Nas contas de Tafner, a inclusão de duas previsões legais para a previdência de Estados e municípios poderia elevar a economia prevista para cerca de R$ 500 bilhões: a que ampara as administrações a aumentar a alíquota de contribuição dos servidores de 11% para 14% e a que autoriza a adoção de alíquota suplementar temporária para resolver os déficits. “Não é uma reforma completa, mas é necessária”, afirma o pesquisador. “Uma economia de R$ 500 bilhões em dez anos não é pouca coisa.” Há outras duas compensações em estudo para aliviar as contas públicas: a redução do cálculo do benefício – em vez de começar com 70% das contribuições, seria de 60% – e a elevação do período de contribuição para receber o teto, de 40 anos para 44 anos.

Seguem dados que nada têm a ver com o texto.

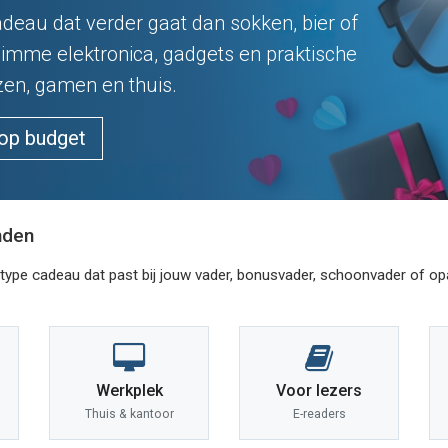
deau dat verder gaat dan sokken, bier of
imme elektronica, gadgets en praktische
ezen, gamen en thuis.
 op budget
nden
ype cadeau dat past bij jouw vader, bonusvader, schoonvader of opa.
Werkplek
Voor lezers
Thuis & kantoor
E-readers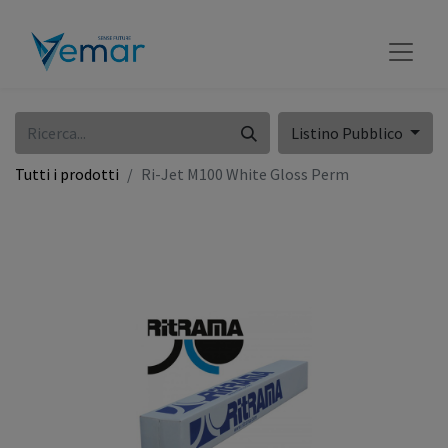
Listino Pubblico
Tutti i prodotti
Ri-Jet M100 White Gloss Perm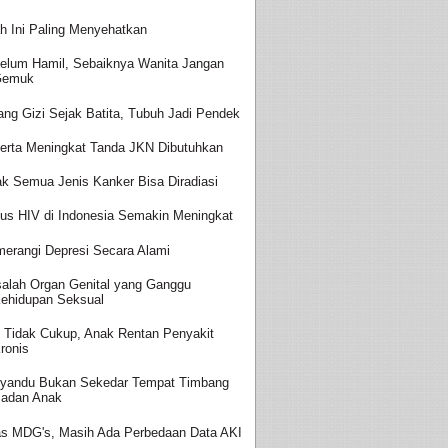
h Ini Paling Menyehatkan
elum Hamil, Sebaiknya Wanita Jangan
Gemuk
ang Gizi Sejak Batita, Tubuh Jadi Pendek
erta Meningkat Tanda JKN Dibutuhkan
ak Semua Jenis Kanker Bisa Diradiasi
us HIV di Indonesia Semakin Meningkat
erangi Depresi Secara Alami
alah Organ Genital yang Ganggu
ehidupan Seksual
i Tidak Cukup, Anak Rentan Penyakit
ronis
yandu Bukan Sekedar Tempat Timbang
adan Anak
as MDG's, Masih Ada Perbedaan Data AKI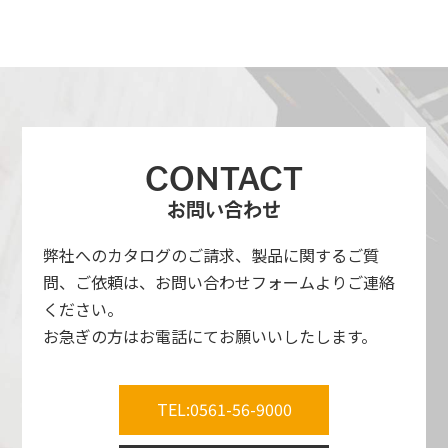
CONTACT
お問い合わせ
弊社へのカタログのご請求、製品に関するご質
問、ご依頼は、お問い合わせフォームよりご連絡
ください。
お急ぎの方はお電話にてお願いいしたします。
TEL:0561-56-9000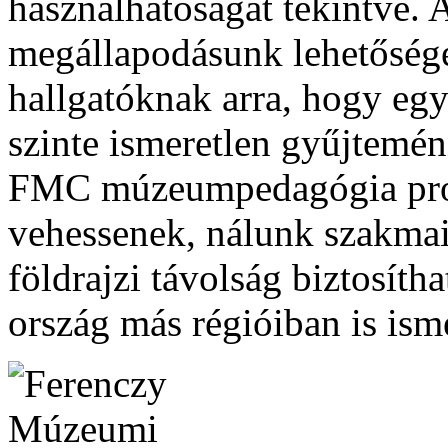
használhatóságát tekintve.
megállapodásunk lehetőséget
hallgatóknak arra, hogy egy
szinte ismeretlen gyűjtemé
FMC múzeumpedagógia prog
vehessenek, nálunk szakmai 
földrajzi távolság biztosíth
ország más régióiban is isme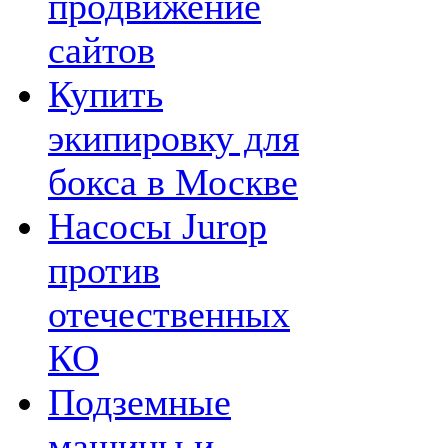
продвижение
сайтов
Купить
экипировку для
бокса в Москве
Насосы Jurop
против
отечественных
КО
Подземные
машины и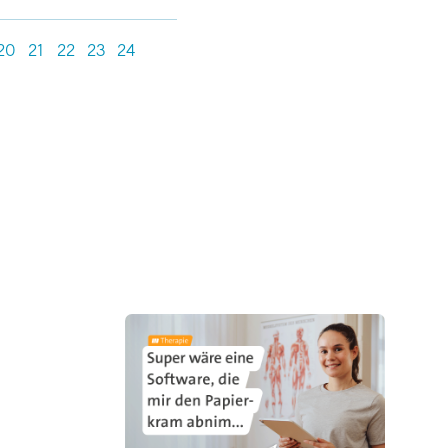
20
21
22
23
24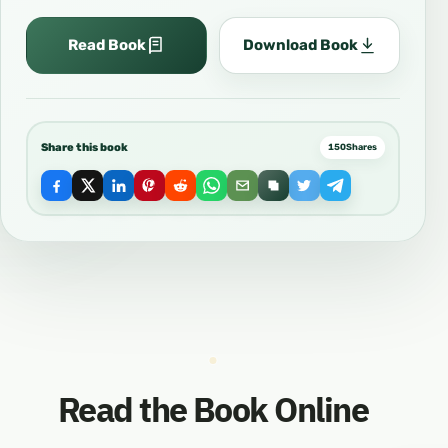
Read Book
Download Book
Share this book
150
Shares
Read the Book Online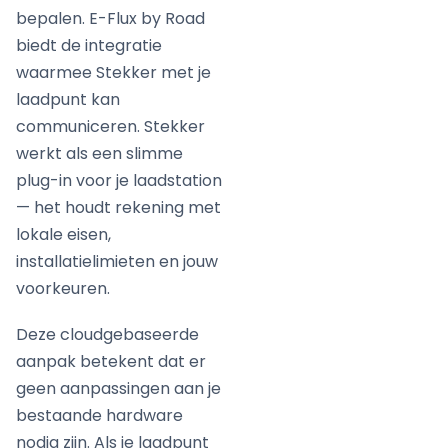
bepalen. E-Flux by Road
biedt de integratie
waarmee Stekker met je
laadpunt kan
communiceren. Stekker
werkt als een slimme
plug-in voor je laadstation
— het houdt rekening met
lokale eisen,
installatielimieten en jouw
voorkeuren.
Deze cloudgebaseerde
aanpak betekent dat er
geen aanpassingen aan je
bestaande hardware
nodig zijn. Als je laadpunt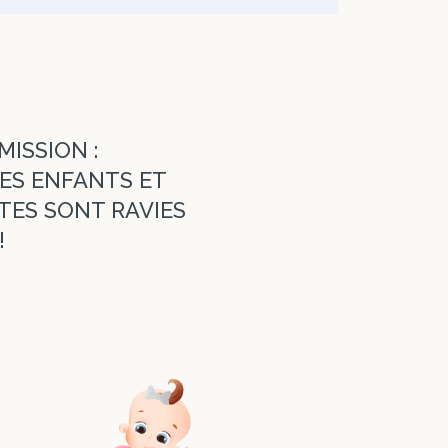
MISSION :
LES ENFANTS ET
TES SONT RAVIES
!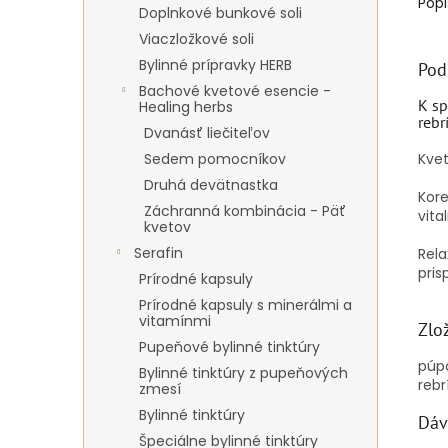
Popi
Doplnkové bunkové soli
Viaczložkové soli
Bylinné prípravky HERB
Pod
Bachové kvetové esencie -
K sp
Healing herbs
rebr
Dvanásť liečiteľov
Kvet
Sedem pomocníkov
Druhá devätnastka
Kor
Záchranná kombinácia - Päť
vita
kvetov
Serafin
Rel
pris
Prírodné kapsuly
Prírodné kapsuly s minerálmi a
vitamínmi
Zlo
Pupeňové bylinné tinktúry
púpa
Bylinné tinktúry z pupeňových
rebr
zmesí
Bylinné tinktúry
Dáv
Špeciálne bylinné tinktúry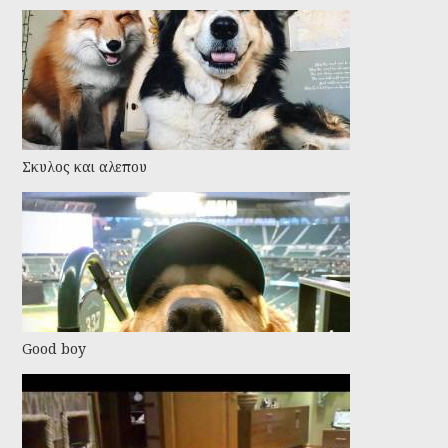
Σκυλος και αλεπου
Good boy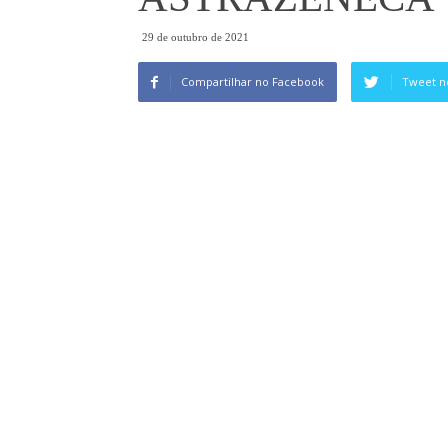
29 de outubro de 2021
Compartilhar no Facebook
Tweet n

HERANÇA MALDITA A aprovação parcial daria mais tempo para o próximo presidente trabalhar um novo texto de complementação, que poderia inclusive ser diluído ao longo do mandato. O que parece claro entre os analistas é que quem quer que vá ocupar o Palácio do Planalto a partir de 2019 terá de se debruçar sobre essa herança maldita, para evitar um cenário de descontrole inflacionário. A regra do teto de gastos também explica a urgência. Sem mudanças, as despesas continuariam crescendo com velocidade e a rubrica passaria a representar 71,6% das despesas em 2026, ante 50,4% atualmente, podendo levar a um estouro do teto já a partir 2018 (leia gráfico ao lado). “A gente imagina que nenhum governante queira que a conta exploda no seu mandato”, afirma o analista Bruno Lavieri, da consultoria 4E.

No cenário da consultoria, as mudanças na Previdência só sairão em 2019 e o país só voltará a ter as contas no azul a partir de 2023. Sem elas, o potencial de crescimento médio do PIB entre 2019 e 2022 cai de 3,5% para próximo de 1%. Cálculos do economista-chefe do banco Fator, José Francisco de Lima Gonçalves, indicam que o esforço para cumprir o teto seria equivalente à extinção do Bolsa Família e dos investimentos públicos federais. Como esse cenário é improvável, a previsão é de uma reforma até 2021. “Se aprovar neste ano, mesmo que seja parcial, melhora o ambiente, porque todos os sinais são de que não passa nada.”

A resistência é conhecida no Planalto. A estratégia agora é atrelar a votação a mudanças nos ministérios, como admitiu na terça-feira 14, o líder do governo no Senado, Romero Jucá (PMDB-RR). “É uma reforma ampla, são 17 ministérios que ficarão vagos.” A movimentação foi acelerada com a saída do tucano Bruno Araújo do Ministério da Cidades, na segunda-feira 13. Em paralelo, a equipe econômica reforça a mensagem de urgência. “No momento em que se faça a aprovação neste ano, já entramos em 2018 com a expectativa de estabilidade nas contas públicas para o futuro”, afirmou o ministro da Fazenda, Henrique Meirelles. Será o suficiente para convencer os parlamentares?